LangSmith shows both side-by-side with per-example score deltas — I can see exactly which failure cases got fixed, and which didn’t.

I iterate the same way for: top_k, reranker on/off, prompt wording, tool schema rewrites.

How to evaluate an LLM application · Compare experiment results · Analyze an experiment


Step 5: A/B in Production: Validate on Real Traffic

Once a config wins offline, I shadow-test ~15% of real traffic before full rollout. Both versions log to LangSmith with metadata={"variant": "v1"} / {"variant": "v2"}. After a day, I filter by variant and compare evaluator scores. This catches distribution shift my failure dataset didn’t cover.

Filter traces in the application · Set up LLM-as-a-judge online evaluators · Set up automation rules


Step 6: Lock It as a Regression Test: Never Regress Silently (Again just an example)
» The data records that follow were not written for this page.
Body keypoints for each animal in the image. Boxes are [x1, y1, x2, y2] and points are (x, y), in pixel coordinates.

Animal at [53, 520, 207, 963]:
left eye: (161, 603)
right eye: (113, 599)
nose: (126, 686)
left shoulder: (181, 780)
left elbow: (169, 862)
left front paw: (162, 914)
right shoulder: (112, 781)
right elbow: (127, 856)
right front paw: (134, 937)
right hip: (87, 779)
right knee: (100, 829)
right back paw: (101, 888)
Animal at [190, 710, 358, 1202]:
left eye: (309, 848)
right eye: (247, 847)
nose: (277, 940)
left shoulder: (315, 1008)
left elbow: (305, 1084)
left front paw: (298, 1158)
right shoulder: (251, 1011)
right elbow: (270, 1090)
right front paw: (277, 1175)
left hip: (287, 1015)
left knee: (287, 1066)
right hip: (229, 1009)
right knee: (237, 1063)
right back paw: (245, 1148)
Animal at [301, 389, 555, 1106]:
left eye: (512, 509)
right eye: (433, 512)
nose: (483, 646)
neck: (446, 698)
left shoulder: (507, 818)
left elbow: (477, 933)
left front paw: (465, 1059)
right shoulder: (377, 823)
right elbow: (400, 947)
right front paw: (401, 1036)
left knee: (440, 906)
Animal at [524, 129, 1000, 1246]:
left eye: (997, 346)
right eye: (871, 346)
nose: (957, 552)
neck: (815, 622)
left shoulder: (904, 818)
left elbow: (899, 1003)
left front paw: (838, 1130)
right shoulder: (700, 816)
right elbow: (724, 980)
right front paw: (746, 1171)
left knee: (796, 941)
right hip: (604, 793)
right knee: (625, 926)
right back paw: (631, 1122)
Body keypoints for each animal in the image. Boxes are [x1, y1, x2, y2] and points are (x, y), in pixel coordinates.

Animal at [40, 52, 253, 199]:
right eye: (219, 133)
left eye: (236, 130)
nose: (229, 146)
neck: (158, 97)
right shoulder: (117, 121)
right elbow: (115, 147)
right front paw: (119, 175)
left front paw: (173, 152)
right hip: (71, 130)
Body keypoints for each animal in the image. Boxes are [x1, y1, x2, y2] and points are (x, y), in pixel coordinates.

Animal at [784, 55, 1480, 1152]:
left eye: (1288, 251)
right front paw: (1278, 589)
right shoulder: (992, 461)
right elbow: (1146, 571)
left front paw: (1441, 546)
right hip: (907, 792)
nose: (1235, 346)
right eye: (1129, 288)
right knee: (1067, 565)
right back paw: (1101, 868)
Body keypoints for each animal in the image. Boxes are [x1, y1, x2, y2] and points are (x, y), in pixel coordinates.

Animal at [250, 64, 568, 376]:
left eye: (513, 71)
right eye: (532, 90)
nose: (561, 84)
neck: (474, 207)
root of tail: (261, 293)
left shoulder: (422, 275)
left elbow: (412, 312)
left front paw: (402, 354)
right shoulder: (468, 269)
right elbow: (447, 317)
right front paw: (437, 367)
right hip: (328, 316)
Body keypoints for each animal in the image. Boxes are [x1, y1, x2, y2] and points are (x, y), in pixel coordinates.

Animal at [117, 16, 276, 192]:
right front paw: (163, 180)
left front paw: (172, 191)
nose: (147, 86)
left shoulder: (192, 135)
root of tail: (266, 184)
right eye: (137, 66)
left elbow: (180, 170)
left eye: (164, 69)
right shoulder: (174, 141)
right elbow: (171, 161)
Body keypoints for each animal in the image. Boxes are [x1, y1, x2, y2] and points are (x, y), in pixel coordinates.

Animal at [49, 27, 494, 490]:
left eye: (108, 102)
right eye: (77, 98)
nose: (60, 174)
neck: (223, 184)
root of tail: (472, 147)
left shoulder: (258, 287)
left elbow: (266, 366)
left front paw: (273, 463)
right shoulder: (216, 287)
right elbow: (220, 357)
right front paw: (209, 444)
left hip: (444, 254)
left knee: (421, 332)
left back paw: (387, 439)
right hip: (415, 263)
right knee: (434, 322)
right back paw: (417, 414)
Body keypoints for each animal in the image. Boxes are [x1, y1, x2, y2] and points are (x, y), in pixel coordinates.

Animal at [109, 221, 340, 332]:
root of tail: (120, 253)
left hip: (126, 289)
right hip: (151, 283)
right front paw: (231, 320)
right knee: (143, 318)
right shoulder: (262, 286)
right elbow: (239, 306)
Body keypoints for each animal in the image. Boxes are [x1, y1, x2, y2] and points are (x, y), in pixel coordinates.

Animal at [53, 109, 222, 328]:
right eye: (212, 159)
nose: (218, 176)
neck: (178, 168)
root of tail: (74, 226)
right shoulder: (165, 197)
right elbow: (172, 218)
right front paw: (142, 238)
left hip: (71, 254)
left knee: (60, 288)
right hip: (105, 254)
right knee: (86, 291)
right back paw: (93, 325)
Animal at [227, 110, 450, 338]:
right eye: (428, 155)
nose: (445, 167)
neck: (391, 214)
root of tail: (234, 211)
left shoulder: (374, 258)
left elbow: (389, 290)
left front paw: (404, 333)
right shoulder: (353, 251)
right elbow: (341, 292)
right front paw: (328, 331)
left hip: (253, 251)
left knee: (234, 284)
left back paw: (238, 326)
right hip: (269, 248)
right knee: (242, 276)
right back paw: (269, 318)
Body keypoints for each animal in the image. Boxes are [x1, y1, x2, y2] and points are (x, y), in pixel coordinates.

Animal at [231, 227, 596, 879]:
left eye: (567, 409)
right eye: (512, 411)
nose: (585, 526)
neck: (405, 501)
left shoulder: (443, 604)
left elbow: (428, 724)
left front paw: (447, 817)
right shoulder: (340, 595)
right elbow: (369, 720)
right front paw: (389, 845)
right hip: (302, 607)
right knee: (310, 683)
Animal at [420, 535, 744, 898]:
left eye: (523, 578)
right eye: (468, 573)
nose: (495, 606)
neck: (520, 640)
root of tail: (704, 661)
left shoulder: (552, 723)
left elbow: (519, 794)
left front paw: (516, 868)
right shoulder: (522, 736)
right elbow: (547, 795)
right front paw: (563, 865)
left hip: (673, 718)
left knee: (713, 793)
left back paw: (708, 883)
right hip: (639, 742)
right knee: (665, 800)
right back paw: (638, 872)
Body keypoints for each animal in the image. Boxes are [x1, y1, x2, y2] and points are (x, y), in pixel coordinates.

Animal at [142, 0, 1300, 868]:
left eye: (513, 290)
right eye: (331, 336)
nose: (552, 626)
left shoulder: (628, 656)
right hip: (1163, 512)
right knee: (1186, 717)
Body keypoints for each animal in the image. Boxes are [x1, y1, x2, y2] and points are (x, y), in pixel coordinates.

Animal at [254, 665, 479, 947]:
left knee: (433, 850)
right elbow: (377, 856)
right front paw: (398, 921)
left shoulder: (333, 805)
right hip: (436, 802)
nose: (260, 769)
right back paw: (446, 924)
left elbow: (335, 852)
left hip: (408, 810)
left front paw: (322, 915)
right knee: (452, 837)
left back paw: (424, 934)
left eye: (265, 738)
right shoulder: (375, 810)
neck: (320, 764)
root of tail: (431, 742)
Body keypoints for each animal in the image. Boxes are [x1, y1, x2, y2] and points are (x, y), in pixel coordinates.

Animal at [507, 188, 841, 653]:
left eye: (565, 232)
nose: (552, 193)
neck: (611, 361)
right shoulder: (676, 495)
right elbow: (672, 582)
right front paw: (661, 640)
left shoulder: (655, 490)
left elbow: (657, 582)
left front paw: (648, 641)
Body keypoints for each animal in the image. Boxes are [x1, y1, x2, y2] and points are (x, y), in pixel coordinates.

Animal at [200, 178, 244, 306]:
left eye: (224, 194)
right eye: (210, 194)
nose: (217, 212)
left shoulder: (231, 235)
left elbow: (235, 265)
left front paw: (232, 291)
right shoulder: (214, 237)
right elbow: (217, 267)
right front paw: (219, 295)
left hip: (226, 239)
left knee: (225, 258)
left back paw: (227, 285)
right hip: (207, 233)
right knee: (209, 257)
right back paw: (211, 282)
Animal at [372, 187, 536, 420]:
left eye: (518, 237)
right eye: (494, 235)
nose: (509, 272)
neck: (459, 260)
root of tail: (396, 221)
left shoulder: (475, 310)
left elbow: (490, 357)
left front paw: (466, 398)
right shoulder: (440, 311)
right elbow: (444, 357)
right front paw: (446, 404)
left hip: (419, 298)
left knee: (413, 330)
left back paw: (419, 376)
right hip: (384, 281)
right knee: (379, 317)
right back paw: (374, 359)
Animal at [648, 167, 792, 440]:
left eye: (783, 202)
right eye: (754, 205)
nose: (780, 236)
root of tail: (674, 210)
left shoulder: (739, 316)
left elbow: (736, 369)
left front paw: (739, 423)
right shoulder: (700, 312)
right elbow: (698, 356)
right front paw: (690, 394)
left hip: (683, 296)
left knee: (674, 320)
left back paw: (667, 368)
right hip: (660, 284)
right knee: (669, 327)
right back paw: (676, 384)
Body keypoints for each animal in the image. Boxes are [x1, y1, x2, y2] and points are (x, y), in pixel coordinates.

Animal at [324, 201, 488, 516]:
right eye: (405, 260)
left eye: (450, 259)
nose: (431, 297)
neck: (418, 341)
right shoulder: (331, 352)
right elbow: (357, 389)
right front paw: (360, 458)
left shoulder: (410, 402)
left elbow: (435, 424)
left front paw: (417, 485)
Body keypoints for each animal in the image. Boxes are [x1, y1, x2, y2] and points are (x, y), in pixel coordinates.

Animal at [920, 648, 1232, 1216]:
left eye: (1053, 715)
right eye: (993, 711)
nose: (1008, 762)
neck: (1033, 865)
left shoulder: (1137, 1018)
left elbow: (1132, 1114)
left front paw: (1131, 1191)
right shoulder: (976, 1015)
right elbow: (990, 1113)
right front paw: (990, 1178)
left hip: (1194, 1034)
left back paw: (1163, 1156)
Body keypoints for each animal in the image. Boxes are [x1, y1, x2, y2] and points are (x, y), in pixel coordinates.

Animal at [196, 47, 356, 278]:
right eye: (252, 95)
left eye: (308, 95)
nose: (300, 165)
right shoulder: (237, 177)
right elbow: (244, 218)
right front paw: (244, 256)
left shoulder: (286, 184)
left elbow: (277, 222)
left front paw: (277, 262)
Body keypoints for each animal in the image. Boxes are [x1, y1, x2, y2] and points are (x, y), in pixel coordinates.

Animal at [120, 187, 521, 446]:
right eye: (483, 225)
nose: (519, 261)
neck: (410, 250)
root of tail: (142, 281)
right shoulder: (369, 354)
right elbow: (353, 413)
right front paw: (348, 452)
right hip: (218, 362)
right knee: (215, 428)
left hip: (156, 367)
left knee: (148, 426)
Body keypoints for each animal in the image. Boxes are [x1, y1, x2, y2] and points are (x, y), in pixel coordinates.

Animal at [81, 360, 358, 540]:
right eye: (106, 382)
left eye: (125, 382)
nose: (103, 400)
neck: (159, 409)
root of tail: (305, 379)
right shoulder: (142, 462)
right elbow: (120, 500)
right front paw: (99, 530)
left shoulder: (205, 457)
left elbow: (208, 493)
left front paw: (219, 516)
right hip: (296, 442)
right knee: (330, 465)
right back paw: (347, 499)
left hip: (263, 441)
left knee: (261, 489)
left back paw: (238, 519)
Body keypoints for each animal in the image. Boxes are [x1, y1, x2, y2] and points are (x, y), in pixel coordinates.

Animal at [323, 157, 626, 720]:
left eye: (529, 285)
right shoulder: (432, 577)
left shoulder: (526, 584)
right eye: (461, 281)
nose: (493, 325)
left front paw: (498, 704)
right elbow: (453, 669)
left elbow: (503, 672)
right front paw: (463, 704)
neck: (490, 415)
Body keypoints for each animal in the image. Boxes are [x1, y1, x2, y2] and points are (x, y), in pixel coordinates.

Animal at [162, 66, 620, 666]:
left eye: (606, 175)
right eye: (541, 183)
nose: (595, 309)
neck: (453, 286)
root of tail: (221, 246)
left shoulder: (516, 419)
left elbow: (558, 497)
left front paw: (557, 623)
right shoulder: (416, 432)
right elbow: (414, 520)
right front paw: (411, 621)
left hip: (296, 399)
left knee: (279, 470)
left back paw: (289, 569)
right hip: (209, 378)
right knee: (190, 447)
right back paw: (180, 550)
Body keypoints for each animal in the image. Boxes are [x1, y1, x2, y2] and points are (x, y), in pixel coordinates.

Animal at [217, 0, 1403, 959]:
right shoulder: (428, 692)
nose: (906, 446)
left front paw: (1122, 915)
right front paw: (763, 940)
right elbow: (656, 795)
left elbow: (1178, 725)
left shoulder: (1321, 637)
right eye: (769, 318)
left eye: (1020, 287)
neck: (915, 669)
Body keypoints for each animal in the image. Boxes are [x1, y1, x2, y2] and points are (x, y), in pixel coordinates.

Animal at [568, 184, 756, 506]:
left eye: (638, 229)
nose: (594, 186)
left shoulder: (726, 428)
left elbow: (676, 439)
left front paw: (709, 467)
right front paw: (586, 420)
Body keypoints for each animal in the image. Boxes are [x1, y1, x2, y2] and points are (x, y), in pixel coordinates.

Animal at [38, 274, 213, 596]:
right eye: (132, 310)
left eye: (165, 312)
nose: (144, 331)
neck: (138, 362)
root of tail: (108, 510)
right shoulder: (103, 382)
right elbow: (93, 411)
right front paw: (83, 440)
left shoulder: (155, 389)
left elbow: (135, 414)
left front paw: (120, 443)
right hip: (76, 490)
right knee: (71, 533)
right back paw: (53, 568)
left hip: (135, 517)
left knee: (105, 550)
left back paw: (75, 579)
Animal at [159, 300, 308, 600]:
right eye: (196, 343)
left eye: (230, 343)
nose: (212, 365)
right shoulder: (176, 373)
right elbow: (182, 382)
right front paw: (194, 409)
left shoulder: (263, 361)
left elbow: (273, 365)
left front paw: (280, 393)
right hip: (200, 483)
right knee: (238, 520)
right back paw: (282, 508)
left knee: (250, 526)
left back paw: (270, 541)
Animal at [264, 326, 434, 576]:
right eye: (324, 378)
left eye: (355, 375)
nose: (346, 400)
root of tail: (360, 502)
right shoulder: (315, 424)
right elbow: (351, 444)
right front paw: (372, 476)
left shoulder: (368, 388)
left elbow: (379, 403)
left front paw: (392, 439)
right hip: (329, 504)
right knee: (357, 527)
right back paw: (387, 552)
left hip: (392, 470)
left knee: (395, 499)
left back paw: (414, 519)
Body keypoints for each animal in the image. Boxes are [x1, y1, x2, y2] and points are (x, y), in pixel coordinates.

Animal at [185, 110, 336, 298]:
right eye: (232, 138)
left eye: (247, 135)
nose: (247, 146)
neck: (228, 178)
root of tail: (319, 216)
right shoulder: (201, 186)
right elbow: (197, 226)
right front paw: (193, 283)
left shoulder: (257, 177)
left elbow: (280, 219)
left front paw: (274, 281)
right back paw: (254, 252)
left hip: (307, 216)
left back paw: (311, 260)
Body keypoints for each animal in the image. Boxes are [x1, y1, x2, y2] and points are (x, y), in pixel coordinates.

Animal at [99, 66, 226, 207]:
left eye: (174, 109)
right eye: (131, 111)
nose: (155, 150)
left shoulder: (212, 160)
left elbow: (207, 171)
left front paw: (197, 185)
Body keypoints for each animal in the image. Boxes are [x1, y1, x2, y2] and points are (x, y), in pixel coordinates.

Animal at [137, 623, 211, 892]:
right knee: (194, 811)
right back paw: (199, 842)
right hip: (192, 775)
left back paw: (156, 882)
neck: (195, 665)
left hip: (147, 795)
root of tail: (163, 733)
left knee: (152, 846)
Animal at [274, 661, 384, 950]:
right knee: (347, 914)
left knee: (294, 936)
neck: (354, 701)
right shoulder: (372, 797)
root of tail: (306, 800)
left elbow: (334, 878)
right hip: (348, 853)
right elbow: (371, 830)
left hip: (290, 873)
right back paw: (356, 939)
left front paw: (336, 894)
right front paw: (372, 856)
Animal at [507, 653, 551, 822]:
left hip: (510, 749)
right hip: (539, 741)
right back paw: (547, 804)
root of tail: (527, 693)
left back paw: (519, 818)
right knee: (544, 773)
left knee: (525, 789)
# tests/test_regressions.py
def test_no_citation_regressions():
    results = evaluate(
        production_chain,
        data="rag-citation-failures-march-2026",
        evaluators=[citation_check],
    )
    avg_score = results.to_pandas()["has_citation"].mean()
    assert avg_score >= 0.90, f"Citation quality dropped: {avg_score}"

Every future PR runs against my known hard cases automatically.

How to run evaluations with pytest · CI/CD pipeline example


The Summary Table

Stage What I’m doing LangSmith feature
Trace triage Classify why it failed Spans, metadata tags
Dataset Turn failure cases into a benchmark Datasets
Evaluators Make the failure mode measurable Code / LLM-as-judge evaluators
Experiments Test one hypothesis at a time evaluate(), experiment comparison
A/B Validate on real traffic Metadata filtering, online eval
Regression suite Prevent silent regressions pytest + CI/CD integration

The core principle I adhere to: a trace you close without adding to a dataset is a learning opportunity permanently lost. The whole loop only works when failures become data points.